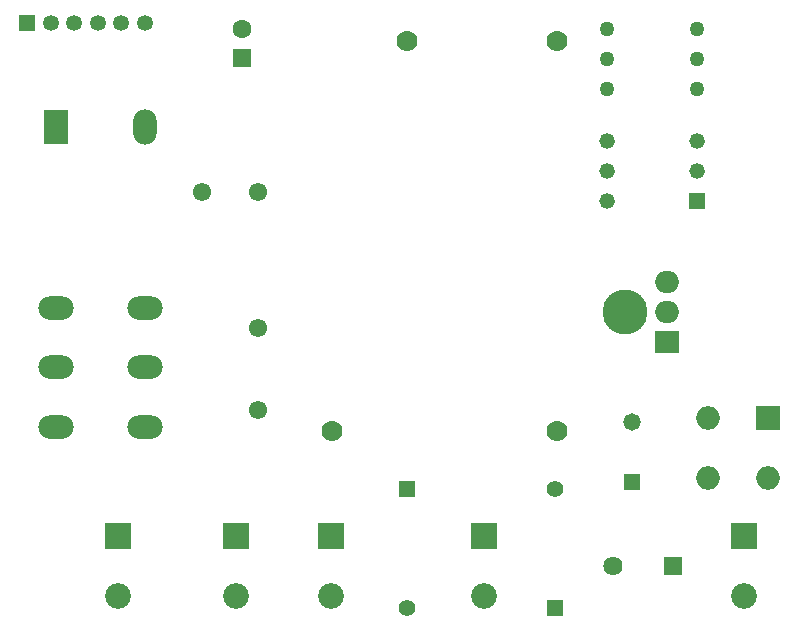
<source format=gbs>
%TF.GenerationSoftware,KiCad,Pcbnew,9.0.4-9.0.4-0~ubuntu24.04.1*%
%TF.CreationDate,2025-08-23T17:14:42+02:00*%
%TF.ProjectId,hv_board,68765f62-6f61-4726-942e-6b696361645f,rev?*%
%TF.SameCoordinates,Original*%
%TF.FileFunction,Soldermask,Bot*%
%TF.FilePolarity,Negative*%
%FSLAX46Y46*%
G04 Gerber Fmt 4.6, Leading zero omitted, Abs format (unit mm)*
G04 Created by KiCad (PCBNEW 9.0.4-9.0.4-0~ubuntu24.04.1) date 2025-08-23 17:14:42*
%MOMM*%
%LPD*%
G01*
G04 APERTURE LIST*
G04 Aperture macros list*
%AMRoundRect*
0 Rectangle with rounded corners*
0 $1 Rounding radius*
0 $2 $3 $4 $5 $6 $7 $8 $9 X,Y pos of 4 corners*
0 Add a 4 corners polygon primitive as box body*
4,1,4,$2,$3,$4,$5,$6,$7,$8,$9,$2,$3,0*
0 Add four circle primitives for the rounded corners*
1,1,$1+$1,$2,$3*
1,1,$1+$1,$4,$5*
1,1,$1+$1,$6,$7*
1,1,$1+$1,$8,$9*
0 Add four rect primitives between the rounded corners*
20,1,$1+$1,$2,$3,$4,$5,0*
20,1,$1+$1,$4,$5,$6,$7,0*
20,1,$1+$1,$6,$7,$8,$9,0*
20,1,$1+$1,$8,$9,$2,$3,0*%
G04 Aperture macros list end*
%ADD10C,1.549400*%
%ADD11R,1.625600X1.625600*%
%ADD12C,1.625600*%
%ADD13R,2.000000X2.000000*%
%ADD14O,2.000000X2.000000*%
%ADD15C,3.810000*%
%ADD16R,2.175000X2.175000*%
%ADD17C,2.175000*%
%ADD18C,1.270000*%
%ADD19O,3.000000X2.000000*%
%ADD20R,2.000000X3.000000*%
%ADD21O,2.000000X3.000000*%
%ADD22R,1.422400X1.422400*%
%ADD23C,1.422400*%
%ADD24R,1.320800X1.320800*%
%ADD25C,1.320800*%
%ADD26R,2.000000X1.905000*%
%ADD27O,2.000000X1.905000*%
%ADD28RoundRect,0.250000X0.550000X-0.550000X0.550000X0.550000X-0.550000X0.550000X-0.550000X-0.550000X0*%
%ADD29C,1.600000*%
%ADD30C,1.778000*%
%ADD31R,1.473200X1.473200*%
%ADD32C,1.473200*%
%ADD33R,1.350000X1.350000*%
%ADD34C,1.350000*%
G04 APERTURE END LIST*
D10*
%TO.C,U2*%
X136349500Y-87309100D03*
X136349500Y-80298700D03*
X136349500Y-68792500D03*
X131650500Y-68792500D03*
%TD*%
D11*
%TO.C,F1*%
X171500000Y-100500000D03*
D12*
X166420000Y-100500000D03*
%TD*%
D13*
%TO.C,D1*%
X179545000Y-87975000D03*
D14*
X174465000Y-87975000D03*
X174465000Y-93055000D03*
X179545000Y-93055000D03*
%TD*%
D15*
%TO.C,H1*%
X167400000Y-79000000D03*
%TD*%
D16*
%TO.C,J1*%
X177500000Y-97900000D03*
D17*
X177500000Y-103000000D03*
%TD*%
D18*
%TO.C,U7*%
X165900000Y-55000000D03*
X165900000Y-57540000D03*
X165900000Y-60080000D03*
X173520000Y-60080000D03*
X173520000Y-57540000D03*
X173520000Y-55000000D03*
%TD*%
D16*
%TO.C,J5*%
X124500000Y-97900000D03*
D17*
X124500000Y-103000000D03*
%TD*%
D19*
%TO.C,K1*%
X126750000Y-83650000D03*
X119250000Y-83650000D03*
X126750000Y-78610000D03*
X119250000Y-78610000D03*
X126750000Y-88690000D03*
X119250000Y-88690000D03*
D20*
X119250000Y-63350000D03*
D21*
X126750000Y-63350000D03*
%TD*%
D16*
%TO.C,J3*%
X155500000Y-97900000D03*
D17*
X155500000Y-103000000D03*
%TD*%
D22*
%TO.C,C2*%
X149000000Y-94000000D03*
D23*
X149000000Y-104000000D03*
%TD*%
D24*
%TO.C,U6*%
X173500000Y-69540000D03*
D25*
X173500000Y-67000000D03*
X173500000Y-64460000D03*
X165880000Y-64460000D03*
X165880000Y-67000000D03*
X165880000Y-69540000D03*
%TD*%
D16*
%TO.C,J2*%
X134500000Y-97900000D03*
D17*
X134500000Y-103000000D03*
%TD*%
D26*
%TO.C,Q4*%
X171000000Y-81540000D03*
D27*
X171000000Y-79000000D03*
X171000000Y-76460000D03*
%TD*%
D28*
%TO.C,C3*%
X135000000Y-57500000D03*
D29*
X135000000Y-55000000D03*
%TD*%
D16*
%TO.C,J4*%
X142500000Y-97900000D03*
D17*
X142500000Y-103000000D03*
%TD*%
D22*
%TO.C,C1*%
X161500000Y-104000000D03*
D23*
X161500000Y-94000000D03*
%TD*%
D30*
%TO.C,U1*%
X142610000Y-89010000D03*
X161660000Y-89010000D03*
X161660000Y-55990000D03*
X148960000Y-55990000D03*
%TD*%
D31*
%TO.C,F2*%
X168000000Y-93405000D03*
D32*
X168000000Y-88325000D03*
%TD*%
D33*
%TO.C,J6*%
X116800000Y-54500000D03*
D34*
X118800000Y-54500000D03*
X120800000Y-54500000D03*
X122800000Y-54500000D03*
X124800000Y-54500000D03*
X126800000Y-54500000D03*
%TD*%
M02*

</source>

* * *

- Instructions for the task: Using the listing above, pick out each line that contains the word "macros", then copy it.

- Expected output:
G04 Aperture macros list*
G04 Aperture macros list end*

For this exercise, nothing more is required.